Smithfield opens his mouth, and Northwood bursts into the meeting, silk tie around his bleeding head, battlemouse whirling so fast it keens.

Nightjar

Her new baby sister is the day, the joy, the light.

Nightjar’s seven. Her hair is finally long and glossy, as black as eyes. She has the run of the manor house and its grounds; sometimes, if she takes Gnomon, she’s allowed to walk the road of an afternoon. Not that she has a choice, about Gnomon. Her father spun him out of her shadow.

Gnomon is tall and thin, booted, cloaked and cravatted. He wears small, square pince-nez glasses. He has no mouth or eyes. Nightjar hates him and admires him: she begins wearing a cloak of her own.

Michael

“This is it,” says Roy quietly. “As deep as even Walt ever explored.”
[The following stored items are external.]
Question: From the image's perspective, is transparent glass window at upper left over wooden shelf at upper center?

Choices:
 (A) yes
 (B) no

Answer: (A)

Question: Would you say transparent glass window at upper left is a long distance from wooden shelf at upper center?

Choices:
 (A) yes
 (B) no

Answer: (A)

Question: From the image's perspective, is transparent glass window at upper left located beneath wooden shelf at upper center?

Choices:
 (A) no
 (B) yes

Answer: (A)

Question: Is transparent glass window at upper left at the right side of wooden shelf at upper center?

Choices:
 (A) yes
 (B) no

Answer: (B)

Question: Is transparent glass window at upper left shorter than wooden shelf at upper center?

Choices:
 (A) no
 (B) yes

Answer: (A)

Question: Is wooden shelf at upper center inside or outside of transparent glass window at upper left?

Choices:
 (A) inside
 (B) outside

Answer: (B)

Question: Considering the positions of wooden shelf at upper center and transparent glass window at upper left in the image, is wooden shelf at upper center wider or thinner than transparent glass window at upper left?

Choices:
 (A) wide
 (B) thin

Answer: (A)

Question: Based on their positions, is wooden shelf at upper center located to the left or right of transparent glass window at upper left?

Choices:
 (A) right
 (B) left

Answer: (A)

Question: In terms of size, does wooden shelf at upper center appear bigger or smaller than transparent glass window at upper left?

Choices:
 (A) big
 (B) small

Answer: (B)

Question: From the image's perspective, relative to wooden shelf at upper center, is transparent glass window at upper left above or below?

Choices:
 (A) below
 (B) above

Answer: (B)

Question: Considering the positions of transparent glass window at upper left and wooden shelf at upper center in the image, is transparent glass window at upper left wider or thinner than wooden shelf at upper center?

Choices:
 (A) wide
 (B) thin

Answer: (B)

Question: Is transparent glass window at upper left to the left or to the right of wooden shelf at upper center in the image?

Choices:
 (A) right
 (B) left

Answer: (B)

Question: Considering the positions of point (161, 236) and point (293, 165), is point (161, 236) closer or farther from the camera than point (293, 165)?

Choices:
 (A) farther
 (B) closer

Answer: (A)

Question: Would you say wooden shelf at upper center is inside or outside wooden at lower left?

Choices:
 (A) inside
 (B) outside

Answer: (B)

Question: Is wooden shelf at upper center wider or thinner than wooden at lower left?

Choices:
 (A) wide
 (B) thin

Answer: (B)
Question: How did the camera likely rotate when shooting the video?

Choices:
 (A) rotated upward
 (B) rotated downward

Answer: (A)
The tunnel gusts and drips around them; the green fluorescents of the upper levels have surrendered to orange sodium floods. There’s no dust on the floor at all.

“What do you mean?” Michael shivers, and grips his coil of rope.

Roy’s looking at him strangely. “You don’t know?”

Michael frowns. “I know about the cryogenic malarkey, if that’s–”

“Walt didn’t dig these tunnels, he discovered them,” says Roy. “Everything above us is just a cover. Why else would he have built the Magic Kingdom in a swamp?”

Billie Jean

Billie Jean reaches out from the bed and moves her King: the squares flare up beneath him. Black King. White light. Her opponent’s less cautious, bounding across the board, but when his flash goes off all he’s got is waste paper.

Billie Jean has just one piece, but sometimes it’s one and sometimes another. She takes the King off the board and slips him beneath her sheets. Light flares.

“Careful,” snarls the Watcher, at her window.

“Remember,” chuckles Billie Jean, “to always think twice,” and the Watcher feels a sudden thrill of fear.

Behind him, her white knight rides a tiger.